Active surveillance may be a viable option for some men, but reclassification of disease risk over time is imperative to ensure outcomes, according to researchers in Toronto, who will present these criteria during the 104th Annual Scientific Meeting of the American Urological Association (AUA).
Active surveillance can offer prostate cancer patients the benefit of an individualized approach based on reclassification of the risk of disease progression over time. Active surveillance using carefully defined criteria can decrease the burden of therapy in patients with slow growing disease, while providing definitive therapy for those with more aggressive disease.
Active surveillance is typically offered to men with slow-growing prostate cancer that may not progress within their lifetime. In other words, the cancer is not likely to be fatal and treatment might cause unnecessary adverse effects. Patients on active surveillance undergo periodic screenings to determine disease progression or risk.
This abstract represents data from the second phase of this study, which was initiated in 1995. Since then, researchers have studied 453 active surveillance candidates to determine the best intervention parameters (at what point physicians should intervene and offer more aggressive treatment options). Study results show that patients who experience a prostate-specific antigen (PSA) doubling time of less than three years or a pathologic progression to Gleason 4+3 are at a higher risk for disease progression and require more aggressive treatment.

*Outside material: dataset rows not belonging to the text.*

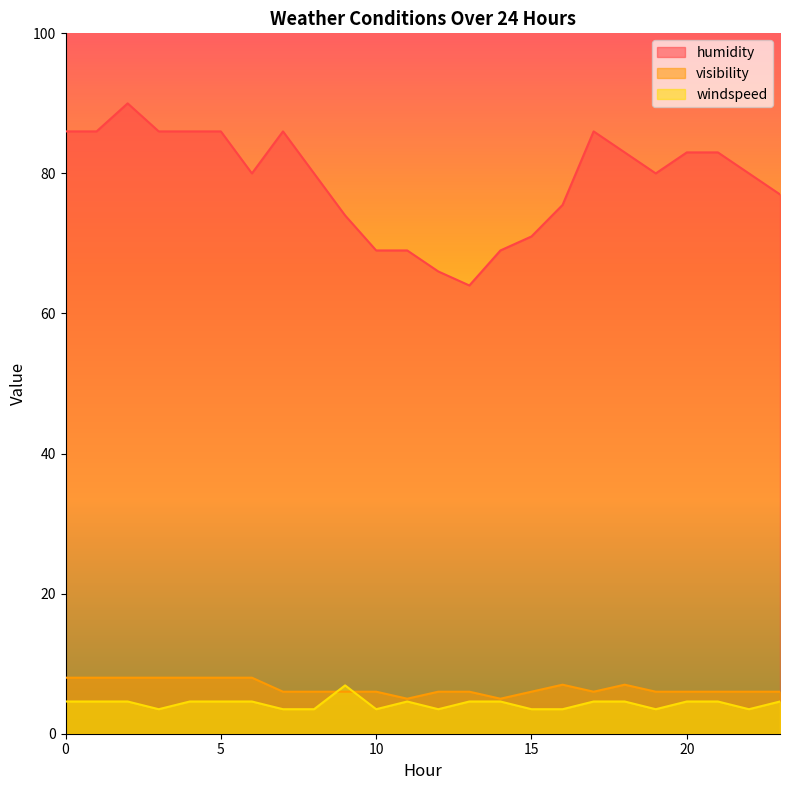

List the labels in order of humidity value, largest first.

2, 0, 1, 3, 4, 5, 7, 17, 18, 20, 21, 6, 8, 19, 22, 23, 16, 9, 15, 10, 11, 14, 12, 13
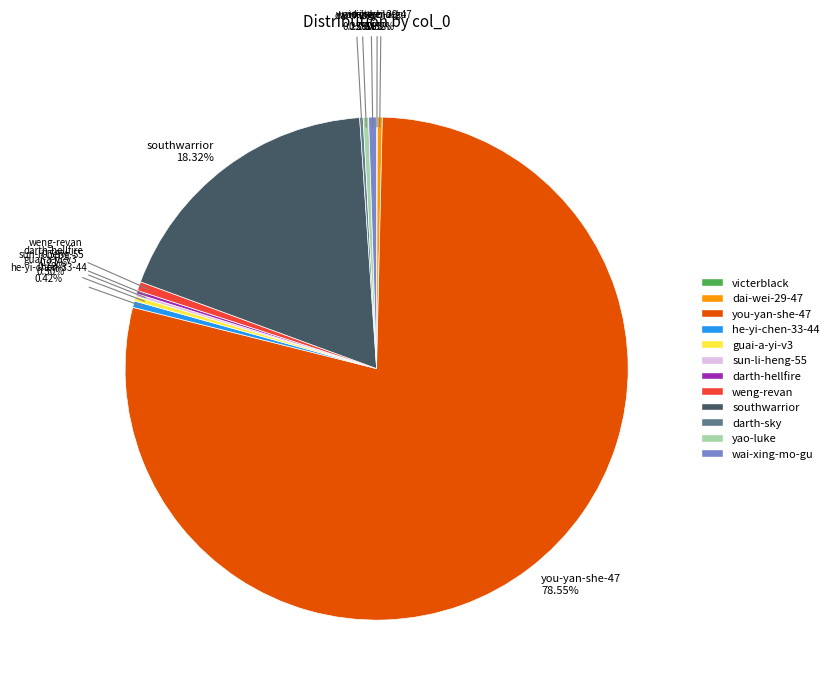

To the nearest percent, what is the difference between the he-yi-chen-33-44 and southwarrior slice percentages?

18%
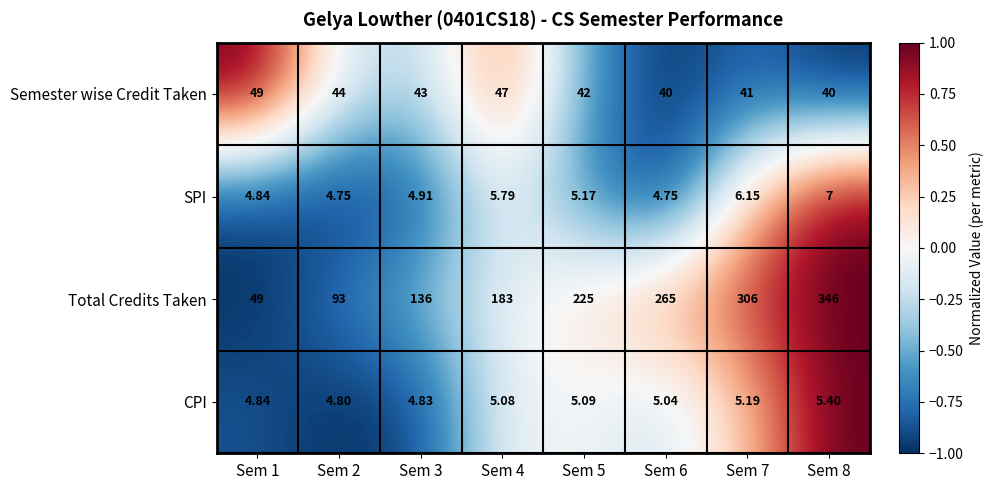

Which series has the largest total across all categories?

Total Credits Taken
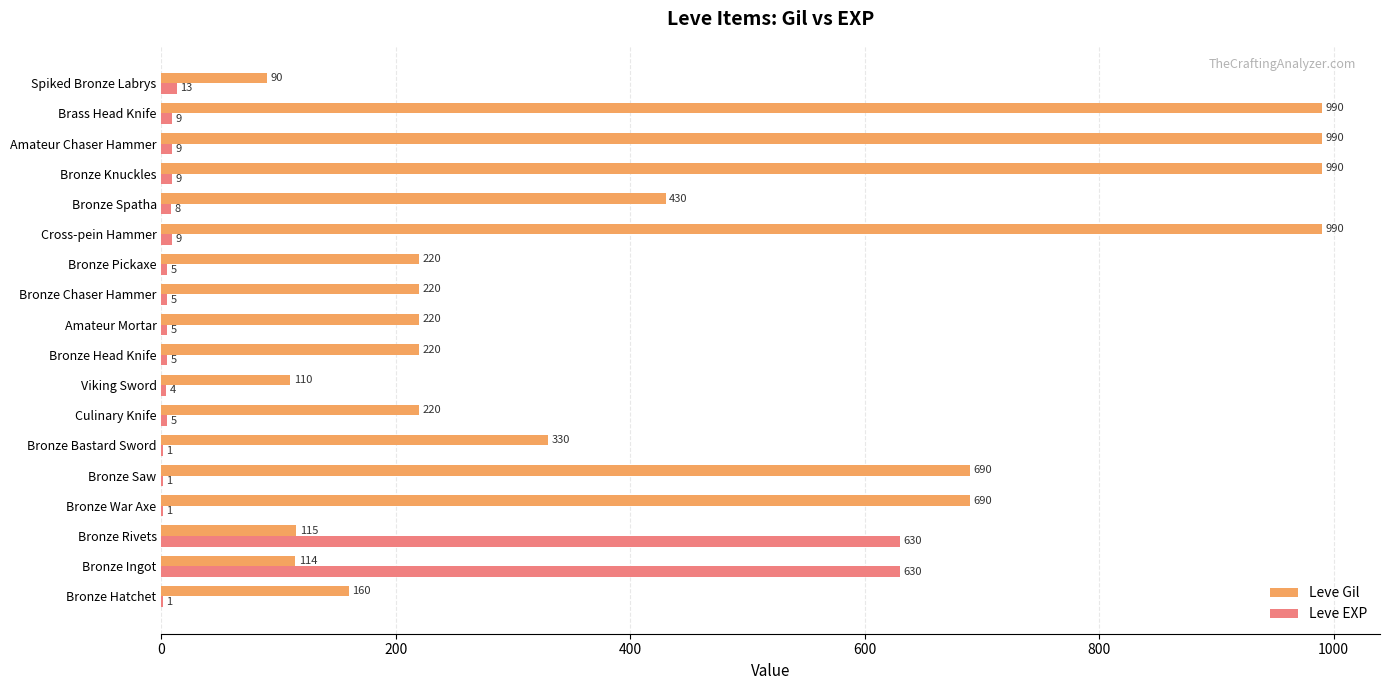

Which series has the largest total across all categories?

Leve Gil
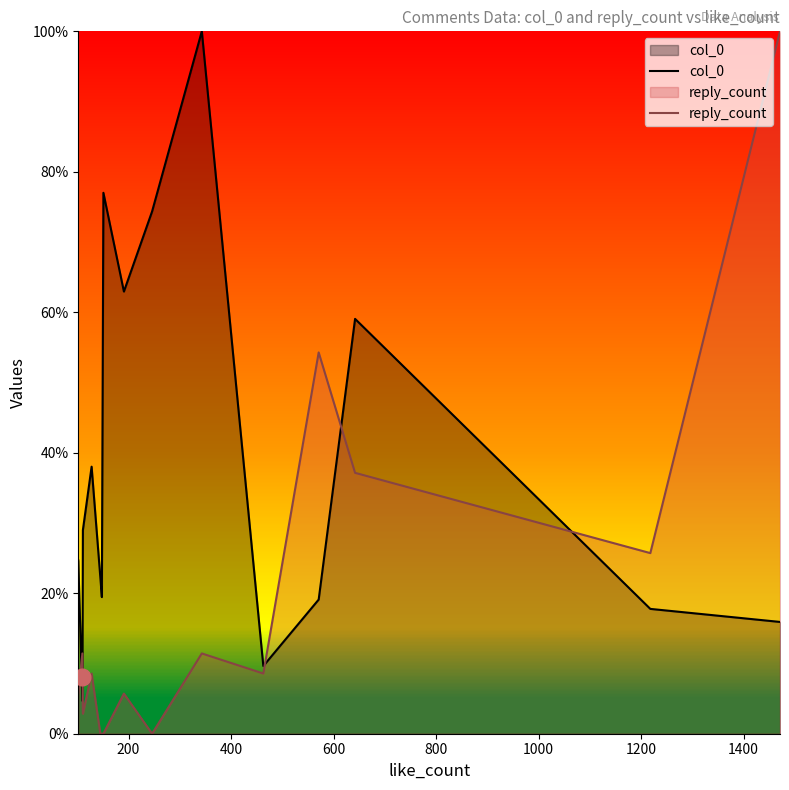

Reading left to right, what are all the values shown in this chart?

col_0: 24.7	4.7	29.0	38.0	22.3	19.5	77.0	63.0	74.4	100.0	9.6	19.1	59.1	17.8	15.9
reply_count: 5.7	11.4	2.9	8.6	0.0	0.0	0.0	5.7	0.0	11.4	8.6	54.3	37.1	25.7	100.0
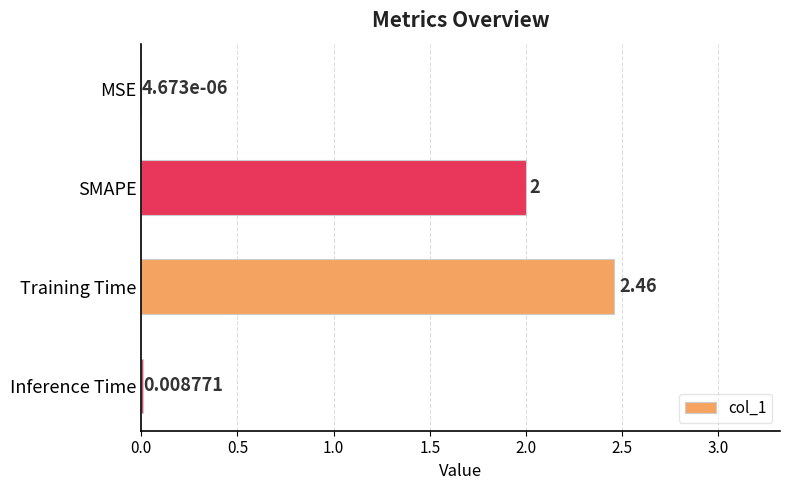

Which has a higher value, MSE or SMAPE?

SMAPE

In the initial stage of the study, researchers offered active surveillance to prostate cancer patients with favorable risk parameters (Gleason less than or equal to 6, and PSA less than or equal to 10) as an alternative to radical treatment. Patients were followed with serial PSA testing and periodic biopsy. Intervention was offered based on PSA kinetics or grade progression. In 2000, the study was restricted to favorable risk disease. Definitive intervention was offered to those patients with a PSA doubling time of less than three years, Gleason score progression (to 4+3 or greater) or unequivocal clinical progression.